Are you addicted to video games? Do you hunger for adventure and the satisfaction of completing a quest? Do you relish the excitement of playing through a story and not knowing what will happen next? Did you know you can get the same thrill from books? Okay, maybe it’s not exactly the same, but it’s a good way to enjoy worldbuilding and game-centered plots while your fingers recover from battling the latest big boss. If you’re looking to expand your love of video games into worlds both fictional and virtual, try one of these teen video game books.

Girl Gone Viral

By Arvin Ahmadi
Teen Fiction

For Opal Hopper, code is magic. She can build entire worlds from scratch—but she can’t code her dad back into her life. When he disappeared after her tenth birthday, Opal tried desperately to find him. Now she’s enrolled at a boarding school for technical prodigies, and WAVE, the world’s biggest virtual reality platform, has announced a contest where the winner gets to meet its billionaire founder. The same billionaire who worked closely with Opal’s dad. The one she always believed might know where he went. The one who maybe even murdered him. As what begins as a small data hack to win the contest spirals out of control, how far will Opal go for the answers she’s wanted for years?


User Unfriendly

By Vivian Vande Velde
Teen Fiction

14-year-old Arvin and his friends risk using a computer-controlled role-playing game to simulate a magical world in which they actually become fantasy characters, even though the computer program is a pirated one containing unpredictable errors.


In Real Life

By Cory Doctorow & Jen Wang
Teen Graphic Novel

Anda loves Coarsegold Online, the massively-multiplayer role-playing game that she spends most of her free time on. It’s a place where she can be a leader, a fighter, a hero. It’s a place where she can meet people from all over the world, and make friends.

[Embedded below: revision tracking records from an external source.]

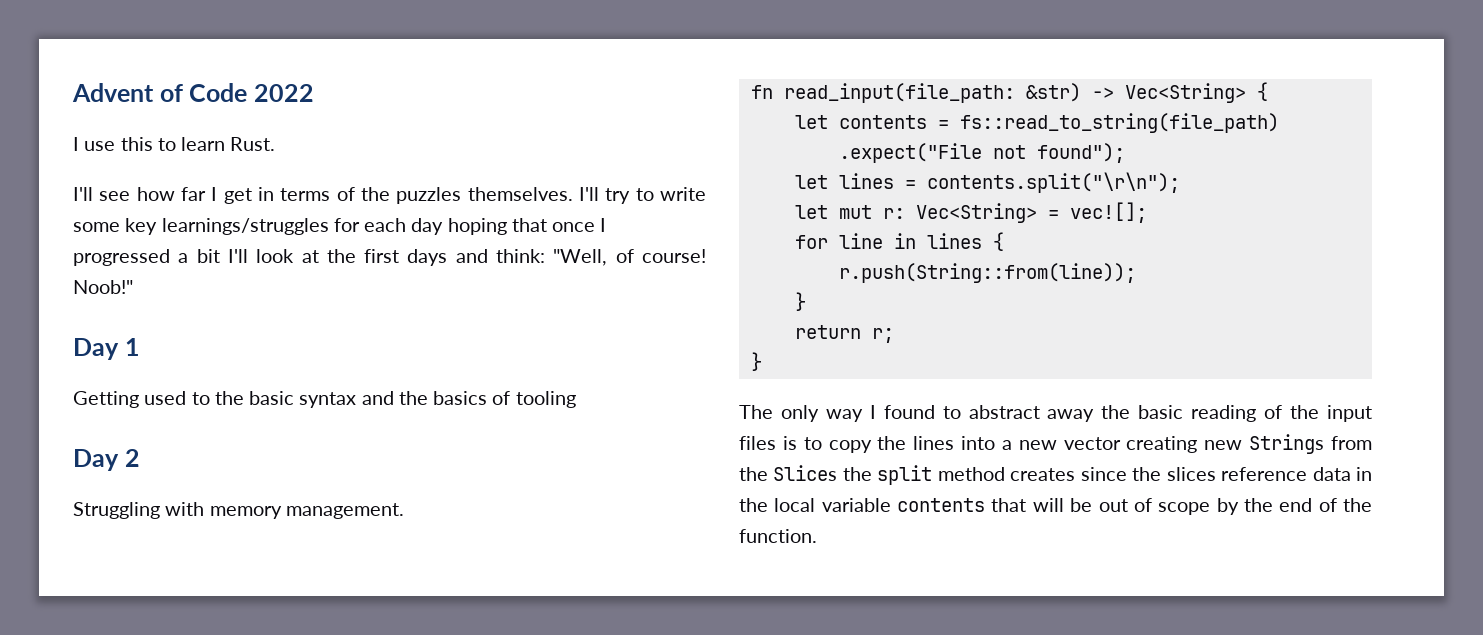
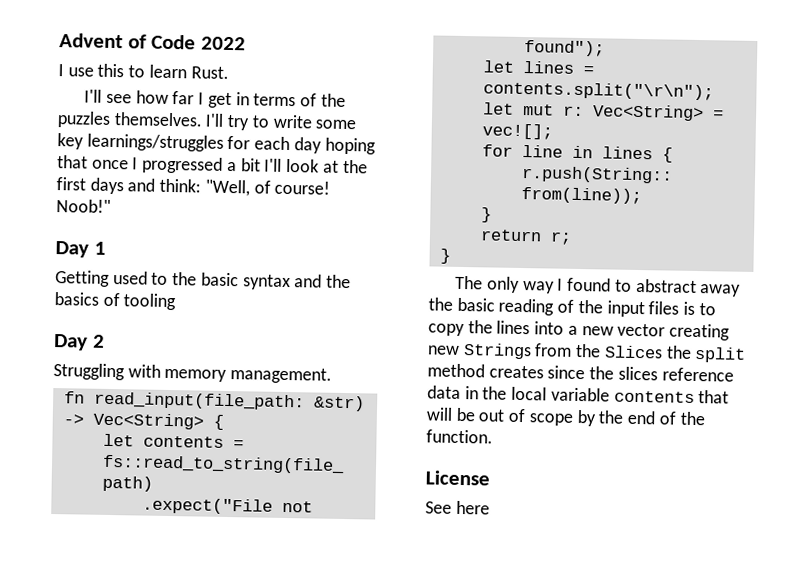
(817, 536) none -> [425,470,490,486] [425,500,490,515] // License // See here

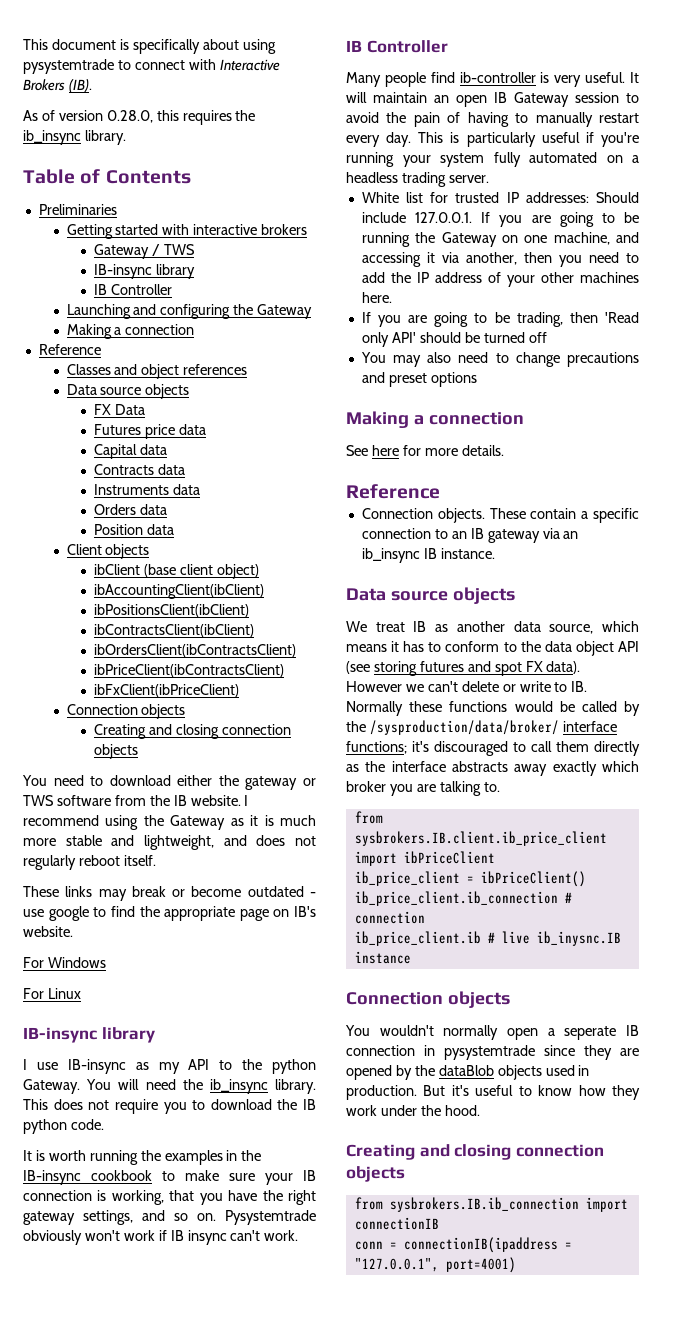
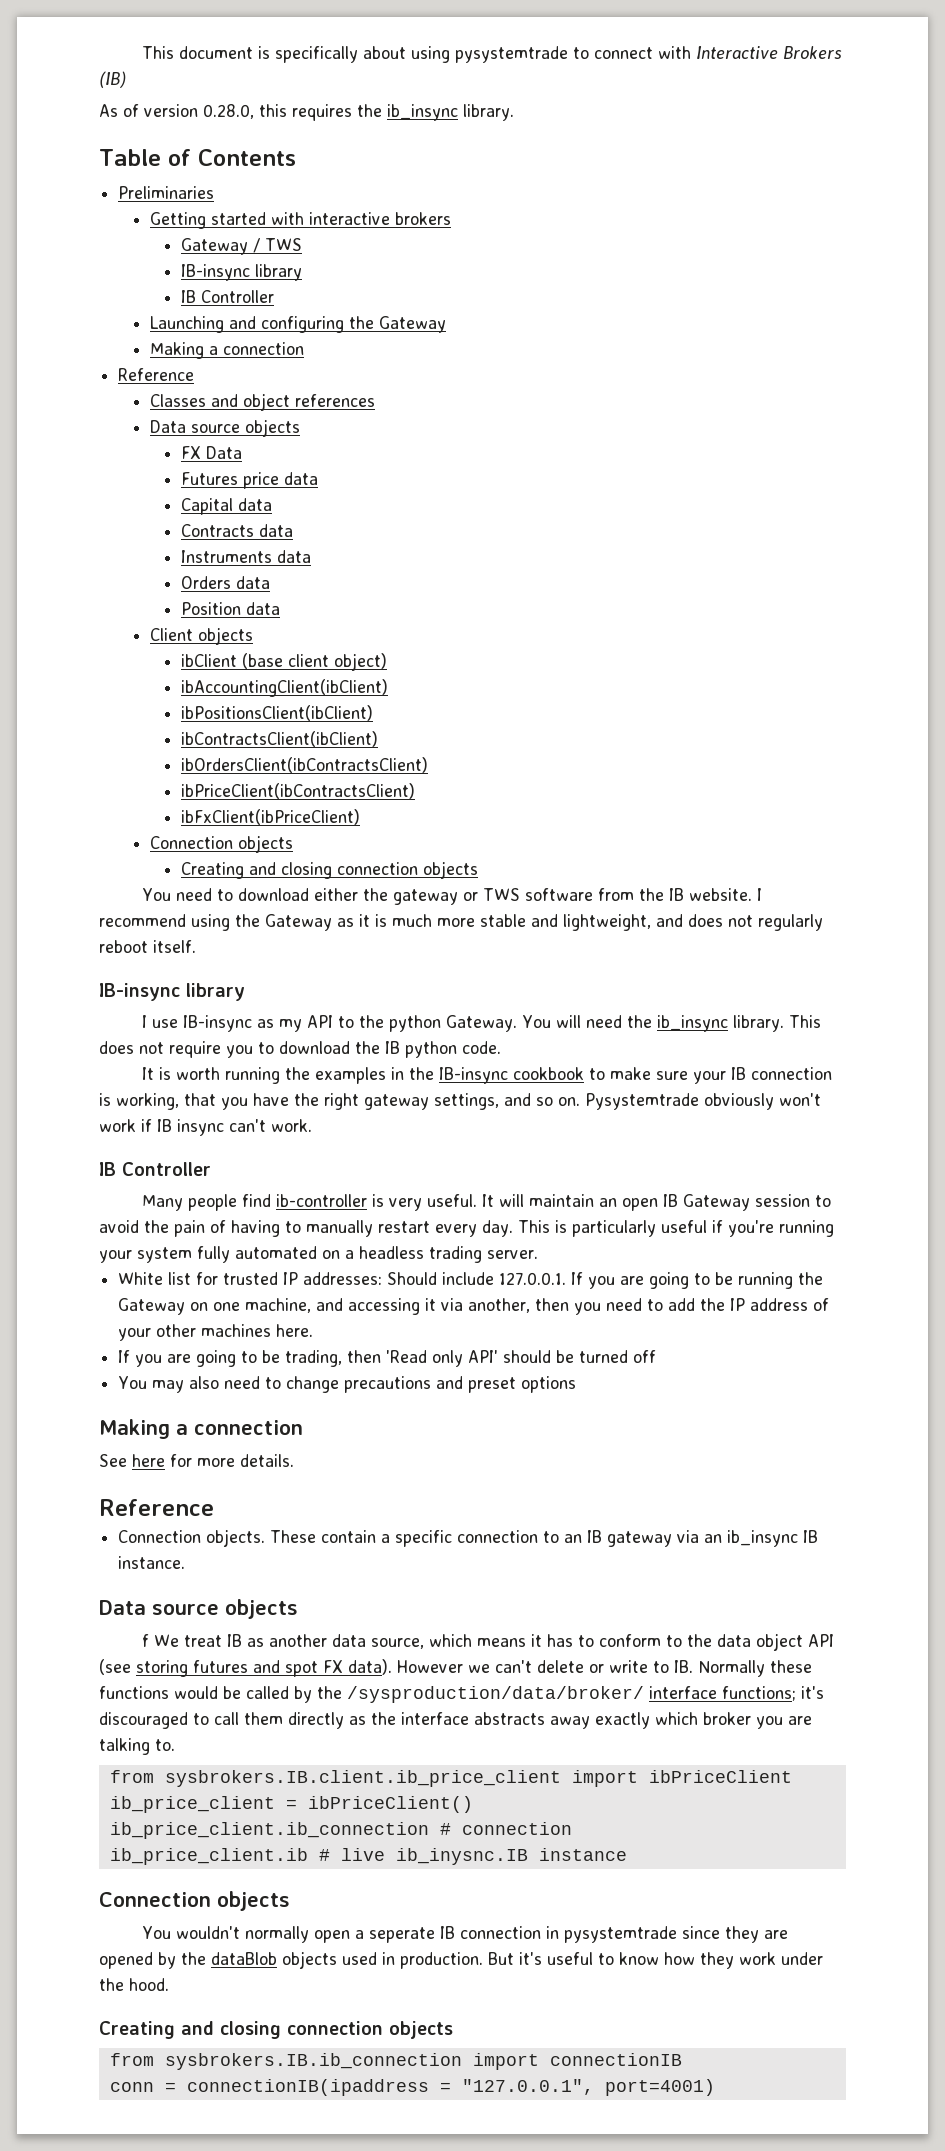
[68,79,92,92] (IB). -> [99,71,126,88] (IB)
[23,886,316,901] [23,906,316,921] [23,926,73,937] [23,957,106,968] [23,988,81,999] // These links may break or become outdated - use google to find the appropriate page on IB's website. // For Windows // For Linux -> (196, 946) none
(515, 595) none -> [142,1634,150,1647] f

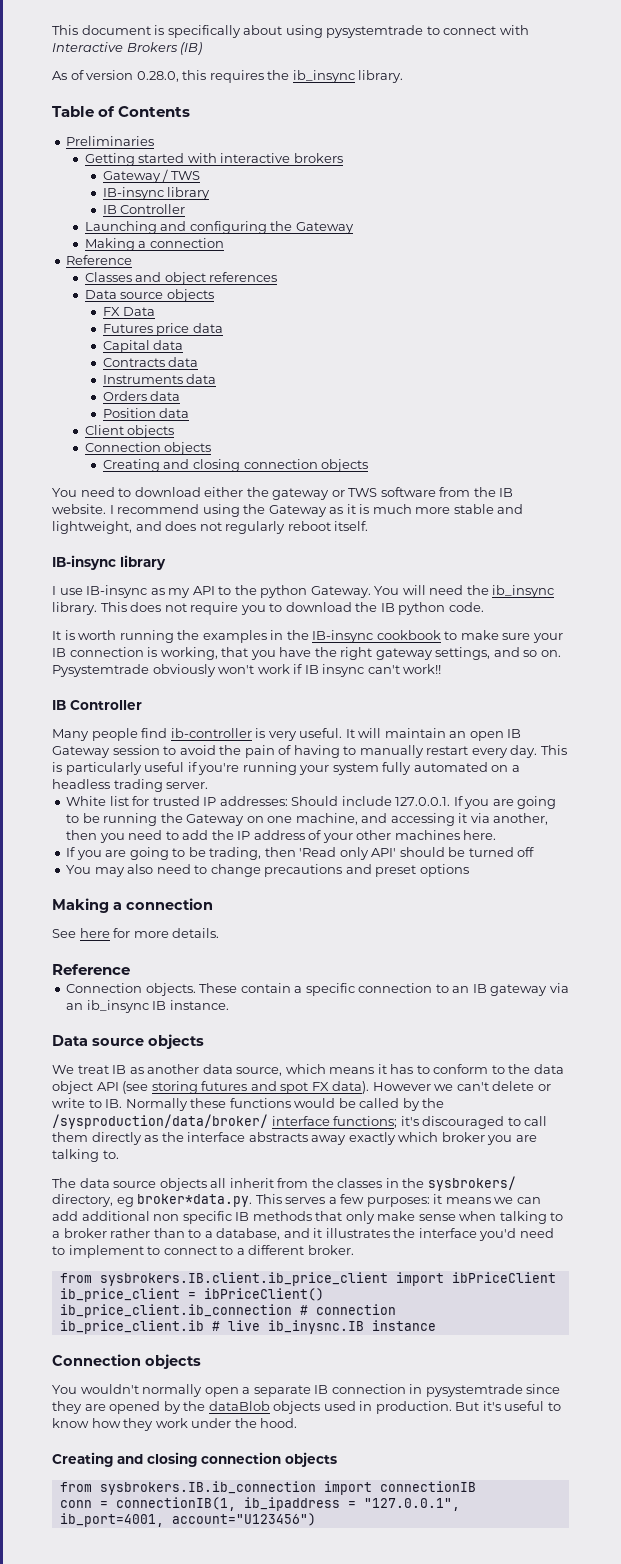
[180,653,387,671] [180,679,388,697] [180,705,373,721] [180,731,378,747] [180,757,428,773] [180,783,415,799] [180,809,360,825] // ibClient (base client object) // ibAccountingClient(ibClient) // ibPositionsClient(ibClient) // ibContractsClient(ibClient) // ibOrdersClient(ibContractsClient) // ibPriceClient(ibContractsClient) // ibFxClient(ibPriceClient) -> (175, 431) none
[271,1119,312,1132] work. -> [403,664,442,674] work!!
[142,1634,150,1647] f -> (204, 1041) none
(175, 1745) none -> [52,1176,516,1191] [52,1194,541,1207] [52,1211,564,1224] [52,1228,554,1241] [52,1245,354,1258] // The data source objects all inherit from the classes in the sysbrokers/ directory, eg broker*data.py. This serves a few purposes: it means we can add additional non specific IB methods that only make sense when talking to a broker rather than to a database, and it illustrates the interface you'd need to implement to connect to a different broker.
[369,1927,436,1943] seperate -> [253,1385,311,1397] separate
[186,2079,715,2096] connectionIB(ipaddress = "127.0.0.1", port=4001) -> [115,1497,460,1511] [59,1513,316,1527] connectionIB(1, ib_ipaddress = "127.0.0.1", ib_port=4001, account="U123456")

But things become a lot more complicated when Anda befriends a gold farmer—a poor Chinese kid whose avatar in the game illegally collects valuable objects and then sells them to players from developed countries with money to burn. This behavior is strictly against the rules in Coarsegold, but Anda soon comes to realize that questions of right and wrong are a lot less straightforward when a real person’s real livelihood is at stake.


Slay

By Brittney Morris
Teen Fiction

An honors student at Jefferson Academy, seventeen-year-old Keira enjoys developing and playing Slay, a secret, multiplayer online role-playing game celebrating black culture, until the two worlds collide.


The Eye of Minds

By James Dashner
Teen Fiction

Michael is a skilled internet gamer in a world of advanced technology. When a cyber-terrorist begins to threaten players, Michael is called upon to seek him and his secrets out.


Guy in Real Life

By Steve Brezenoff
Teen Fiction

An achingly real and profoundly moving love story about two Minnesota teens whose lives become intertwined through school, role-playing games, and a chance two-a.m. bike accident.


These Deadly Games

By Diana Urban
Teen Fiction

Soon after receiving an anonymous message stating that she has 24 hours to play a game by the sender’s rules or he will kill her sister, 16-year-old Crystal Donovan realizes that cooperating will destroy her friends’ lives and she must figure out a way to beat the kidnapper at his own game before she loses everything.